What needs to be done: Sort through the entries below and pull out lines containing the word "linecap".

Supplied records:
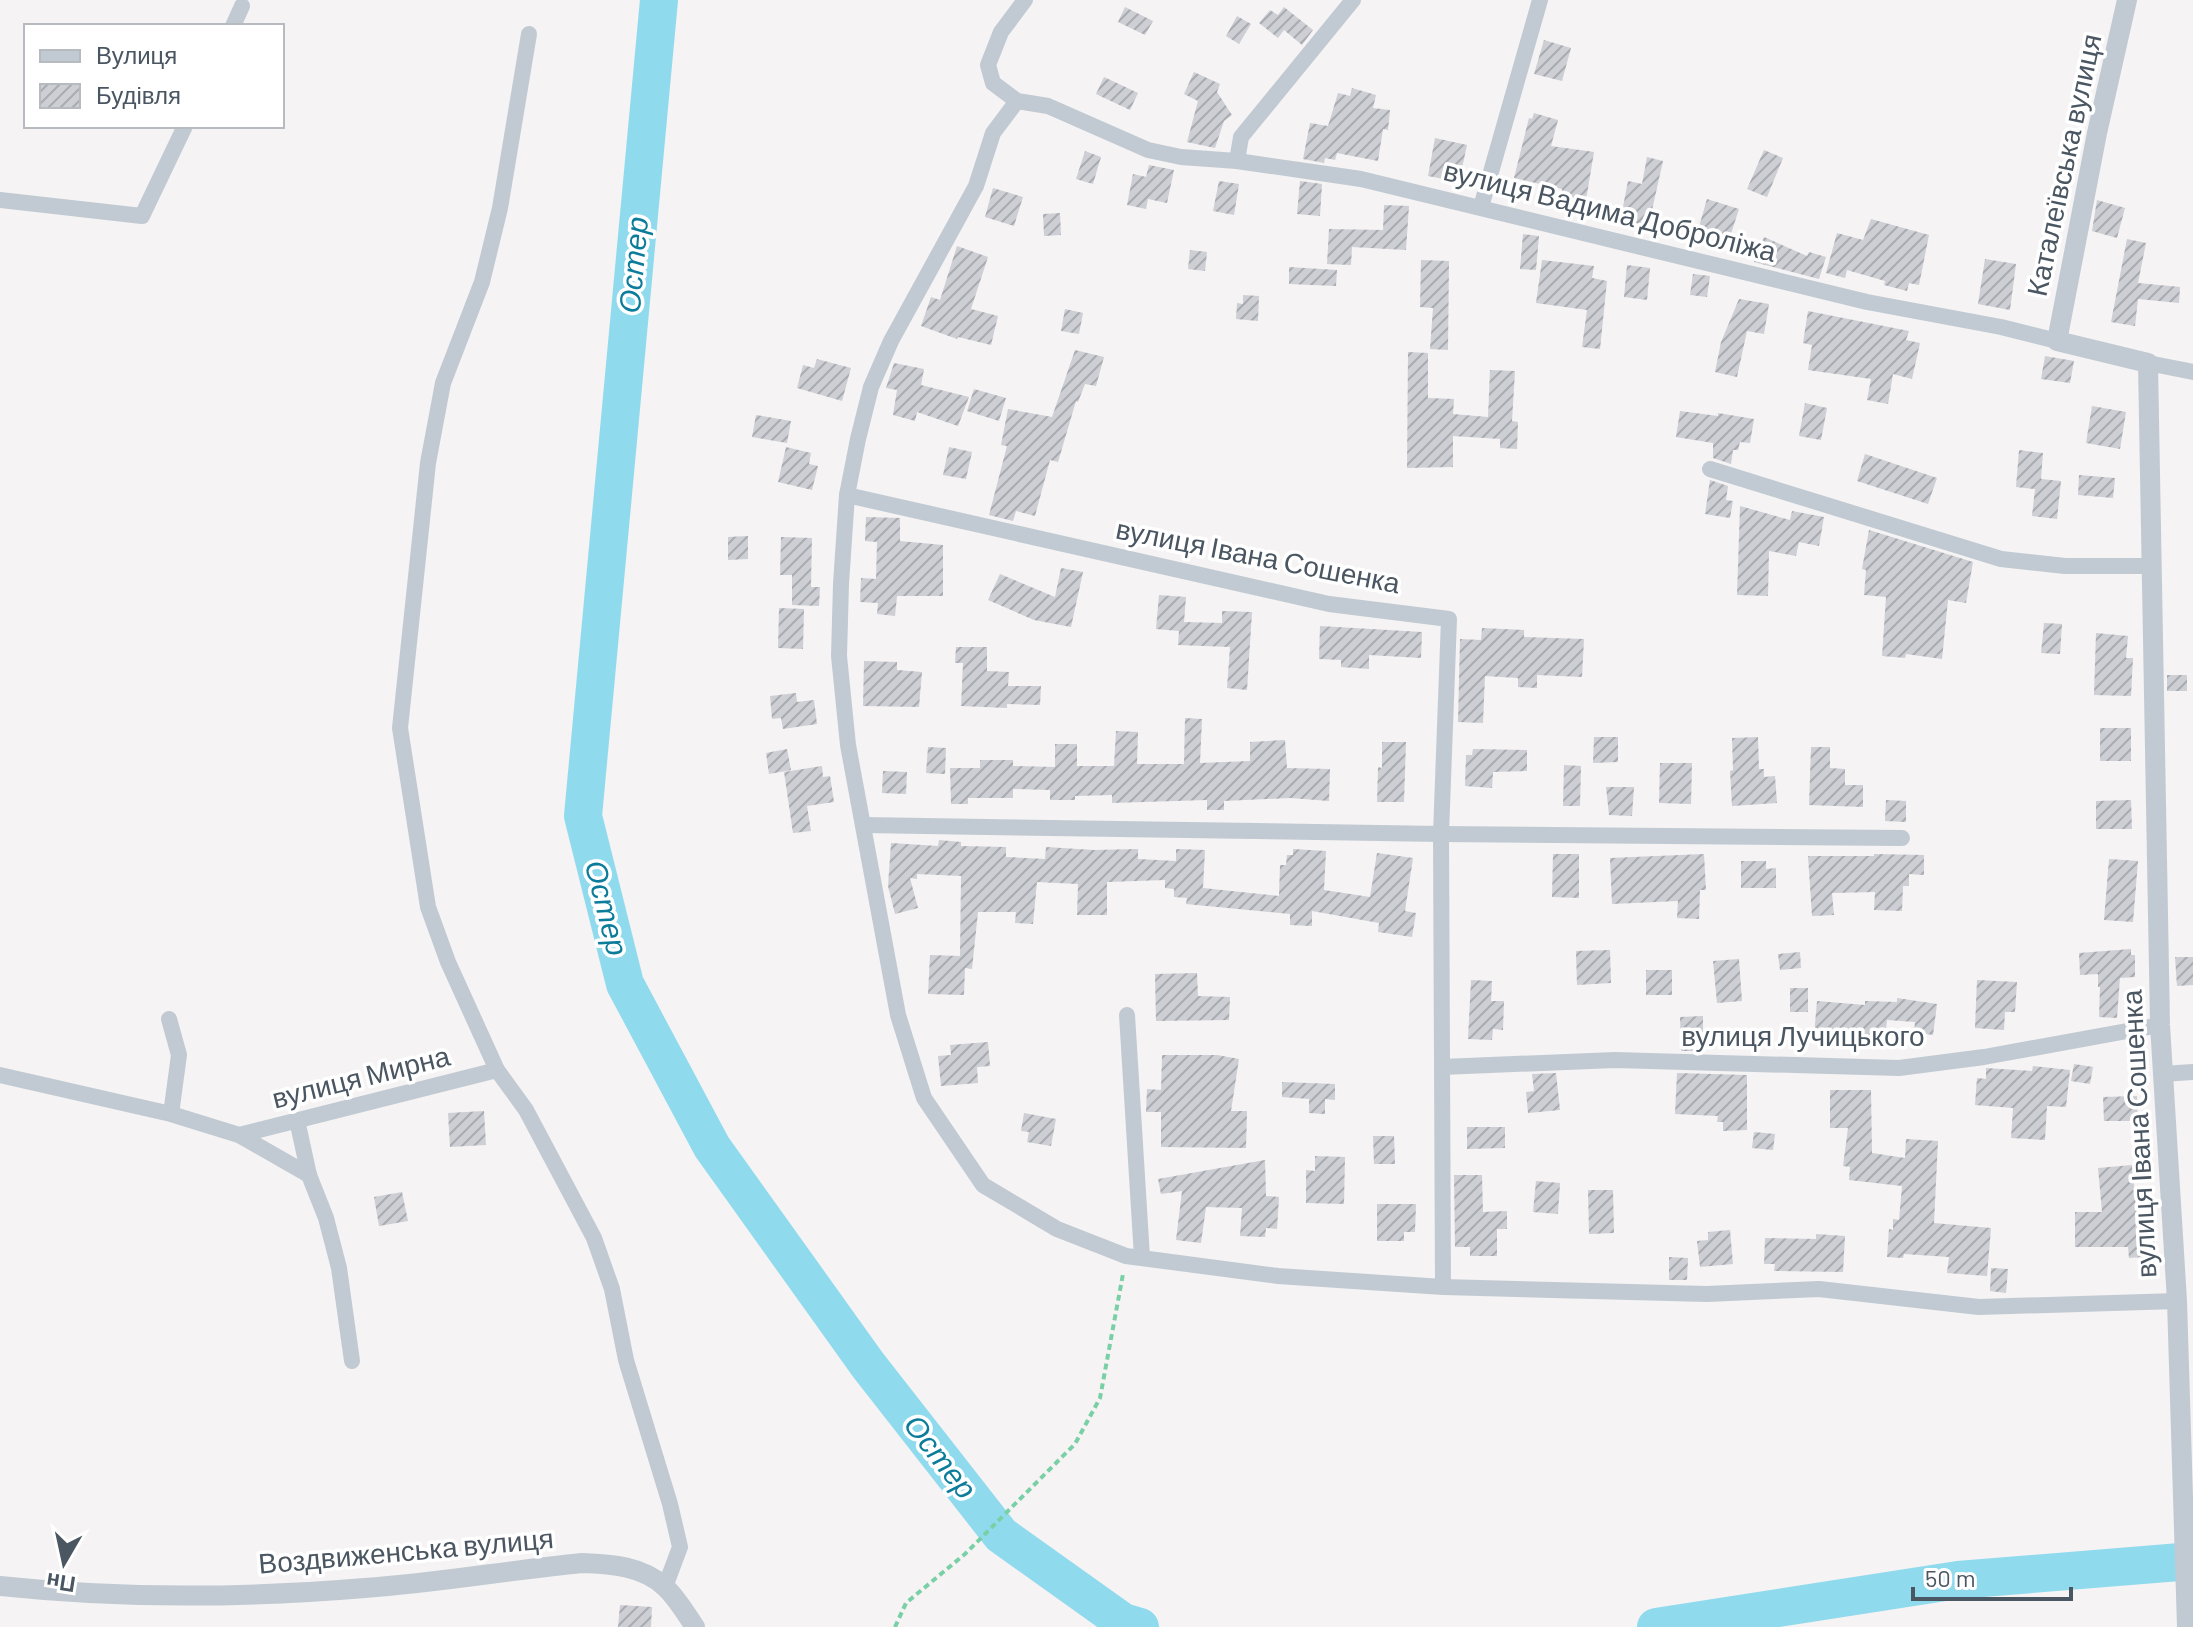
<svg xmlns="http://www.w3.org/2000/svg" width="2193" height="1627" viewBox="0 0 2193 1627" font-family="Barlow,sans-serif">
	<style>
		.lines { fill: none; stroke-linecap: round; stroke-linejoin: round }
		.river { stroke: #90daee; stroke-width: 38 }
		.building { fill: url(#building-hatch) }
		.path { stroke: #7ad0a6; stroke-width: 4; stroke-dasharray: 6 4; stroke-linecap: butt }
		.minor { stroke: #c1cad2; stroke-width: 16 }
		.tertiary { stroke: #c1cad2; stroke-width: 20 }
		.labels { text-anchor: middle; stroke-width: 7; stroke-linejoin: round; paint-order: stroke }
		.street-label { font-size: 28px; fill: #4a5661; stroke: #fff }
		.water-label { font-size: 30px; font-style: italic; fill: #0c7c9b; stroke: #fff }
	</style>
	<defs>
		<pattern id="building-hatch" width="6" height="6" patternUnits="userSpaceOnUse" patternTransform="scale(2)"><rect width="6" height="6" fill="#cdcfd5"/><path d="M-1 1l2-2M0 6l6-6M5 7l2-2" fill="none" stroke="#a8abb0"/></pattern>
	</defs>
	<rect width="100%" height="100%" fill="#f5f3f3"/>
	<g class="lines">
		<g class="river">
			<path d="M659,0L583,816L625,984L712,1147L868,1365L1001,1535L1123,1622L1140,1627"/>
			<path d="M1656,1627L1958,1580L2193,1561"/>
		</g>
	</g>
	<g class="building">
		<path d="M1125,7L1153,21L1145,35L1118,22Z"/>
		<path d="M1284,7L1313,30L1302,45L1284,30L1278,38L1259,23L1270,10L1278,15Z"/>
		<path d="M1237,16L1251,24L1239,44L1226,36Z"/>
		<path d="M1544,40L1571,48L1562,81L1534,74Z"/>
		<path d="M1194,72L1220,84L1217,92L1232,115L1224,121L1215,148L1187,142L1198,101L1184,94Z"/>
		<path d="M1104,77L1138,93L1130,110L1096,94Z"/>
		<path d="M1352,88L1376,95L1373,108L1390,110L1388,130L1383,129L1378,161L1337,153L1335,160L1325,158L1324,163L1303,159L1310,123L1328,126L1338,93L1350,96Z"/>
		<path d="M1534,113L1558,120L1551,146L1594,152L1585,206L1560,202L1562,189L1514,178L1529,118L1532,119Z"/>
		<path d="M1435,138L1467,145L1459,182L1428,176Z"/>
		<path d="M1764,150L1783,158L1767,197L1747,189Z"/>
		<path d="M1085,151L1101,157L1093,184L1076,179Z"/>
		<path d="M1647,157L1663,161L1648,228L1634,225L1636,215L1622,212L1628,181L1642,184Z"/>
		<path d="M1149,165L1174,170L1167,203L1148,199L1146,209L1127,205L1133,174L1146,177Z"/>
		<path d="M1219,181L1239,184L1234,215L1213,211Z"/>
		<path d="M1300,181L1322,184L1320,216L1297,214Z"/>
		<path d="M993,188L1023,197L1014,226L985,217Z"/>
		<path d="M1707,199L1739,209L1729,240L1698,230Z"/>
		<path d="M2097,200L2125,208L2117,238L2092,231Z"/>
		<path d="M1384,205L1409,206L1406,250L1352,247L1351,265L1327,264L1329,229L1383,230Z"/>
		<path d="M1060,213L1061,235L1044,236L1043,214Z"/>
		<path d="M1871,219L1929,235L1919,285L1909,283L1907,291L1884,285L1885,281L1847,270L1845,278L1826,273L1837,233L1863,240Z"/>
		<path d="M1523,234L1539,236L1536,270L1520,269Z"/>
		<path d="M1764,237L1807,256L1809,252L1826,257L1819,279L1754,262Z"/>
		<path d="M2127,239L2146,243L2138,283L2180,287L2179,303L2138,299L2135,326L2111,322Z"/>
		<path d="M957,246L988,257L971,309L998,316L991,345L958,337L957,339L921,326L931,297L940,300Z"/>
		<path d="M1190,250L1207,252L1205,271L1188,269Z"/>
		<path d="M1985,259L2016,264L2010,310L1978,304Z"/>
		<path d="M1421,260L1449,261L1448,350L1430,349L1433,308L1420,307Z"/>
		<path d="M1542,260L1594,266L1592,278L1607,281L1600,349L1582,347L1587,310L1536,303Z"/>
		<path d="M1627,265L1650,268L1647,300L1624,297Z"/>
		<path d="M1289,267L1337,270L1336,286L1289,284Z"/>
		<path d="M1693,274L1710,276L1707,297L1690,295Z"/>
		<path d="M1243,295L1259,296L1258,321L1236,319L1237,303L1243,304Z"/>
		<path d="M1739,299L1769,304L1764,334L1747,331L1737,377L1715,372L1721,342Z"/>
		<path d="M1065,309L1083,313L1079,334L1061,331Z"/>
		<path d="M1808,311L1909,331L1906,340L1920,343L1912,379L1893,374L1888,404L1867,400L1871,379L1808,370L1812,345L1803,343Z"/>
		<path d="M1075,350L1104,357L1096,386L1085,384L1078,402L1076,401L1058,462L1050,460L1035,516L1016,511L1013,521L989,515L1007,446L1001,445L1008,409L1052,417Z"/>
		<path d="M1408,352L1428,353V398L1454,399L1453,414L1488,417L1490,370L1515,371L1512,421L1518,422L1517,449L1500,448V439L1453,436V467L1407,468Z"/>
		<path d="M2045,356L2074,361L2070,383L2041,379Z"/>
		<path d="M817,359L851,368L842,401L797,388L803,365L814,368Z"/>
		<path d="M894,363L924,369L921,385L969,397L958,426L917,412L915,421L893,415L897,390L886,388Z"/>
		<path d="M974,389L1006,398L999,421L967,411Z"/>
		<path d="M1805,403L1827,408L1821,440L1799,436Z"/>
		<path d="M2092,406L2126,412L2120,449L2086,443Z"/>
		<path d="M1680,411L1718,416V413L1754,419L1750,443L1740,442L1738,450H1733L1731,464L1713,458V443L1676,437Z"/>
		<path d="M756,415L791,421L787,443L752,437Z"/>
		<path d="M786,447L811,453L809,464L818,466L812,490L778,482Z"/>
		<path d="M949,447L972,452L966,479L943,475Z"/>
		<path d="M2019,450L2043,453L2041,479L2061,481L2057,519L2032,516L2035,489L2016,487Z"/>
		<path d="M1865,454L1937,478L1928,504L1857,481Z"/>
		<path d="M2079,475L2115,478L2113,498L2078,495Z"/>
		<path d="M1710,480L1728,486L1726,500L1733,501L1730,518L1705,514Z"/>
		<path d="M1740,506L1790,520L1792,511L1824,517L1819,546L1799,542L1796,556L1769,551L1768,596L1737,595Z"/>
		<path d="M866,517L900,518V541L943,545V596H897L895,616L877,614L878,603L860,602L861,578L876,579L877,542L865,541Z"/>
		<path d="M1869,530L1973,562L1966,603L1948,600L1942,659L1906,654L1905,658L1882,656L1886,597L1864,595L1866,570L1862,569Z"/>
		<path d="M748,536V559L728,560V537Z"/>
		<path d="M781,537L812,538L811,587H820L819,606L792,605V575H780Z"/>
		<path d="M1061,568L1083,572L1071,627L1034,620L988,600L1000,574L1055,597Z"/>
		<path d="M1159,595L1186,597L1184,622L1222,623V611L1252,612L1247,690L1227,688L1230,647L1178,645L1179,631L1156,629Z"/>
		<path d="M779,608L804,609L803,649L778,648Z"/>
		<path d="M2044,623L2062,624L2060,654L2041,653Z"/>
		<path d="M1320,626L1422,632L1421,658L1369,655V669L1341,667V660L1319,659Z"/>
		<path d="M1482,628L1524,630V637L1584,639L1582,677L1537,675V688L1518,687V678L1485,676L1483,723L1458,722L1460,639L1481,640Z"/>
		<path d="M2096,633L2128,636L2126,658H2133L2131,696L2094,695Z"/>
		<path d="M956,647H987V671L1009,672L1008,686H1041L1040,705L1007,704V708L961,706L963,663H955Z"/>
		<path d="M864,661L897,662V670L922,672L919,707L863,706Z"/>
		<rect x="2167" y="675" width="20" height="16"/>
		<path d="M796,693L797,702L814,700L817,724L783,729L781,718L772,719L770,696Z"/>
		<path d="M1185,718L1202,719L1200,763L1250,761V742L1285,740L1287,768L1330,769L1329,801L1290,798L1224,801V810H1207V800L1112,803V795L1075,796V800H1050V790L1013,789V798H968V804H951L950,768H980V760H1013V766L1055,767V744H1077V766H1114L1116,731L1138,732L1137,764H1184Z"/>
		<rect x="2100" y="728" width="31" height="33"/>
		<path d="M1594,737H1618V762L1593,763Z"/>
		<path d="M1758,737L1759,769H1764V777L1775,776L1777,803L1732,806L1730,771L1733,770L1732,738Z"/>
		<path d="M1382,742H1406L1404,802H1377L1378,767L1382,768Z"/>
		<path d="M928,747L946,748L945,774L926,773Z"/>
		<path d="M1811,747H1830V768L1845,769V785H1863V807L1809,805Z"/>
		<path d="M787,749L791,770L769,774L766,753Z"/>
		<path d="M1473,749L1527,750V771L1493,772L1492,788L1465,786L1466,755H1472Z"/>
		<path d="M1660,763H1692L1691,804L1659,803Z"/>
		<path d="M1564,765L1581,766L1580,806H1563Z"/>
		<path d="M822,766L823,777L830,776L834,802L807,806L811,831L793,833L784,772Z"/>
		<path d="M883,771L907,772L906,794L882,793Z"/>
		<path d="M1606,787H1634L1632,816L1609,815Z"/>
		<path d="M1886,800L1906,801V822L1885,821Z"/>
		<path d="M2131,800L2132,829H2096V801Z"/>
		<path d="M939,840L961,842V846L1006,847V857L1045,859L1046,847L1094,850L1138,849V859L1176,861V849L1205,850L1203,888L1279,896L1280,865H1286L1287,855H1293V849L1326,851L1324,890L1370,897L1377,853L1413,858L1405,911L1416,913L1412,937L1378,932L1379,923L1312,911V926L1290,925V914L1186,904L1187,898L1174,897V889L1165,888V880L1107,882V915H1077L1078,884L1037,882L1033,924L1015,923L1016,912H978L972,969L965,968L964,995L928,994L930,955L960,956L961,876L917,874V879L910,878L918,908L895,914L888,886L891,843L938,846Z"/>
		<path d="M1553,854H1579V898L1552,897Z"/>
		<path d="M1704,854L1706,890H1700L1699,919L1677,918L1678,901L1612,904L1610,858Z"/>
		<path d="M1874,854L1924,855V875L1909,874V886H1903L1902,911L1874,910L1875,892L1832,893L1834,915L1812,916L1808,856H1874Z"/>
		<path d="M2109,859L2138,861L2133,922L2104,920Z"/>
		<path d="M1741,861H1766V869L1776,868V888H1741Z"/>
		<path d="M2131,949V955H2135V977L2120,978L2117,1018L2099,1017L2100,987H2098V974L2080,975L2079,953Z"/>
		<path d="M1610,950L1611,983L1577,985L1576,951Z"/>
		<path d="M1800,952L1801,968L1780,970L1778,954Z"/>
		<path d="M2175,957H2193V985L2177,986Z"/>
		<path d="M1739,959L1742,1001L1717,1003L1713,961Z"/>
		<rect x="1646" y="970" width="26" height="25"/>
		<path d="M1197,973L1198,996L1230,997L1229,1020L1156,1021L1155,974Z"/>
		<path d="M1471,980L1492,981L1491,1001H1504L1503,1030L1493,1029L1492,1040L1468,1039Z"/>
		<path d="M1977,980L2017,982L2015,1012H2005L2004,1030L1975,1028Z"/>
		<rect x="1790" y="988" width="18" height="24"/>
		<path d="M1897,998L1937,1004L1933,1035L1914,1032L1915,1022L1887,1020L1886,1029L1882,1028V1041L1814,1036L1817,1001L1865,1005V1001L1897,1002Z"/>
		<path d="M1703,1016V1051H1681L1680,1017Z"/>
		<path d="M988,1042L990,1066L977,1067L978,1083L941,1086L938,1056L951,1055L950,1045Z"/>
		<path d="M1162,1055H1217L1239,1059L1231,1111H1247L1246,1148L1161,1147V1112H1146L1147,1089L1161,1090Z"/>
		<path d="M2074,1064L2093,1067L2090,1084L2071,1081Z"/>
		<path d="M2033,1066L2070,1070L2066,1107L2047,1106L2045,1140L2011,1138L2013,1108L1975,1105L1977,1078L1986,1079V1068L2032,1071Z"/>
		<path d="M1556,1073L1560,1110L1528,1113L1526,1092L1534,1091L1532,1074Z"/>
		<path d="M1677,1073L1747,1075V1130L1723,1131V1122H1717L1718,1116L1675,1114Z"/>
		<path d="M1282,1082L1335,1084V1100L1325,1099V1114L1309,1113V1099L1282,1097Z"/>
		<path d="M1830,1090H1871L1872,1153L1905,1158L1906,1139L1938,1141L1934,1223L1991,1228L1987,1276L1947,1273L1949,1257L1904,1254L1903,1258L1887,1257L1889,1229L1893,1230V1219L1899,1220L1902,1186L1849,1180L1850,1167L1843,1166L1848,1128H1830Z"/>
		<path d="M2137,1096L2138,1121H2104L2103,1097Z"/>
		<path d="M484,1111L486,1145L450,1147L448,1113Z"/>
		<path d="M1024,1113L1056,1119L1051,1146L1027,1142L1029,1132L1021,1131Z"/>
		<path d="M1467,1127H1505V1148L1467,1149Z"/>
		<path d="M1754,1132L1775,1134L1773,1150L1752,1148Z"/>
		<path d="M1373,1136H1394L1395,1164H1374Z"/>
		<path d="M1315,1156L1345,1157L1344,1204L1306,1203V1170L1315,1171Z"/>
		<path d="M1265,1160L1266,1196L1279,1197L1277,1229L1266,1228L1265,1237L1240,1236L1242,1208L1206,1207L1201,1243L1176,1240L1182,1191L1161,1194L1158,1179Z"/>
		<path d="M2132,1165L2136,1205H2139L2144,1239L2154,1238L2156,1256L2129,1258L2128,1247H2075V1212H2102L2098,1168Z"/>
		<path d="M1454,1175H1482L1483,1212L1507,1211V1229H1497V1256H1470V1247H1455Z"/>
		<path d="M1536,1181L1560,1183L1558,1214L1533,1212Z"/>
		<path d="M1588,1190H1613L1614,1233L1589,1234Z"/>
		<path d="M402,1192L408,1221L379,1226L374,1197Z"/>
		<path d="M1377,1204H1416L1415,1232H1404V1241H1377Z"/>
		<path d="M1730,1230L1733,1264L1700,1267L1697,1241L1708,1240V1232Z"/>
		<path d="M1816,1234L1845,1236L1843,1272L1774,1271L1775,1264H1764L1765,1238L1816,1239Z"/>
		<path d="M1669,1257L1688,1258L1687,1280H1669Z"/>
		<path d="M1991,1268L2008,1269L2006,1293L1990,1291Z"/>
		<path d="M620,1605L652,1607L651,1627H618Z"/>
	</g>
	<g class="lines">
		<path class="path" d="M895,1627L906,1603L965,1554L1075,1444L1100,1398L1123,1274"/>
		<g class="minor">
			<path d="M1025,0L1001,32L988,65L993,83L1017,101L1048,106L1148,150L1181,157L1237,161L1361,179L1867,302L2001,327L2057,341"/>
			<path d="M233,26L242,6"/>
			<path d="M529,34L500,208L482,282L443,383L428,463L400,728L428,907L448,962L497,1070L526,1110L594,1238L612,1289L626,1360L670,1504L680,1547L665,1587"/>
			<path d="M1017,101L993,133L976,186L891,341L871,387L858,439L847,495L841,584L839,656L848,745L898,1015L924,1098L983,1185L1057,1229L1126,1256L1278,1276L1443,1287L1707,1294L1819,1289L1979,1307L2177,1301"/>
			<path d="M1237,161L1241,137L1353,0"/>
			<path d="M0,200L142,216L185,126"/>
			<path d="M1481,207L1540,0"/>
			<path d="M2148,363L2193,372"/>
			<path d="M1710,469L2001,559L2065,566H2152"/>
			<path d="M847,495L1329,604L1449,619L1441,834L1443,1287"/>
			<path d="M863,825L1441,834L1902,838"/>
			<path d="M1127,1015L1142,1257"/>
			<path d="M169,1019L179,1055L171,1114"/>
			<path d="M1442,1067L1615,1060L1899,1068L1984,1057L2160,1025"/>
			<path d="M2162,1074L2193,1072"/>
			<path d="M0,1075L171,1114L239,1135L309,1175L326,1218L339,1268L352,1361"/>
			<path d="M297,1120L309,1175"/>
			<path d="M239,1135L497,1070"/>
		</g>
		<g class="tertiary">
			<path d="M2127,0L2097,133L2057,341L2148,363L2160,1025L2177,1301L2187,1627"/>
			<path d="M0,1586C121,1599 244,1598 365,1588C437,1583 510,1570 582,1563C611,1564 643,1566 665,1587C677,1598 686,1614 695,1627"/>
		</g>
	</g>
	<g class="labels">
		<g class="street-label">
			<text transform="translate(2064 165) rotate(-78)" y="10">Каталеївська вулиця</text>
			<text transform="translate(1610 211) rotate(14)" y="10">вулиця Вадима Доброліжа</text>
			<text transform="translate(1258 556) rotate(11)" y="10">вулиця Івана Сошенка</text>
			<text x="1803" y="1046">вулиця Лучицького</text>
			<text transform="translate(361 1077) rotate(-14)" y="10">вулиця Мирна</text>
			<text transform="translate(2139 1134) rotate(-93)" y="10">вулиця Івана Сошенка</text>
			<text transform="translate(406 1551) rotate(-5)" y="10">Воздвиженська вулиця</text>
		</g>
		<g class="water-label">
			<text transform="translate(634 265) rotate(-85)" y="10">Остер</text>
			<text transform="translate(606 908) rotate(76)" y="10">Остер</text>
			<text transform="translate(940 1457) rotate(52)" y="10">Остер</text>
		</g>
	</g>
	<rect x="24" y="24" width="260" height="104" fill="#ffffff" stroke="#b7bbc0" stroke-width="2"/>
	<rect x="40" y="50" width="40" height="12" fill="#c1cad2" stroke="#b7bbc0" stroke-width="2"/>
	<text x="96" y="64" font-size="24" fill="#4a5661">Вулиця</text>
	<rect x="40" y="84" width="40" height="24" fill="url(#building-hatch)" stroke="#b7bbc0" stroke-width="2"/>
	<text x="96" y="104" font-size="24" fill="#4a5661">Будівля</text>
	<g transform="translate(64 1563) rotate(189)" stroke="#ffffff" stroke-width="6" paint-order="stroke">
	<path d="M0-6L14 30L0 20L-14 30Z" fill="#4a5661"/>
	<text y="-12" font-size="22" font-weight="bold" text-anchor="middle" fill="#4a5661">Пн</text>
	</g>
	<path d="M1913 1587v12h158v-12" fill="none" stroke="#4a5661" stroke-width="4"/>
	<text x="1925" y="1587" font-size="24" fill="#4a5661" stroke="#ffffff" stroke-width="6" paint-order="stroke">50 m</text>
</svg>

Output for this exercise:
		.lines { fill: none; stroke-linecap: round; stroke-linejoin: round }
		.path { stroke: #7ad0a6; stroke-width: 4; stroke-dasharray: 6 4; stroke-linecap: butt }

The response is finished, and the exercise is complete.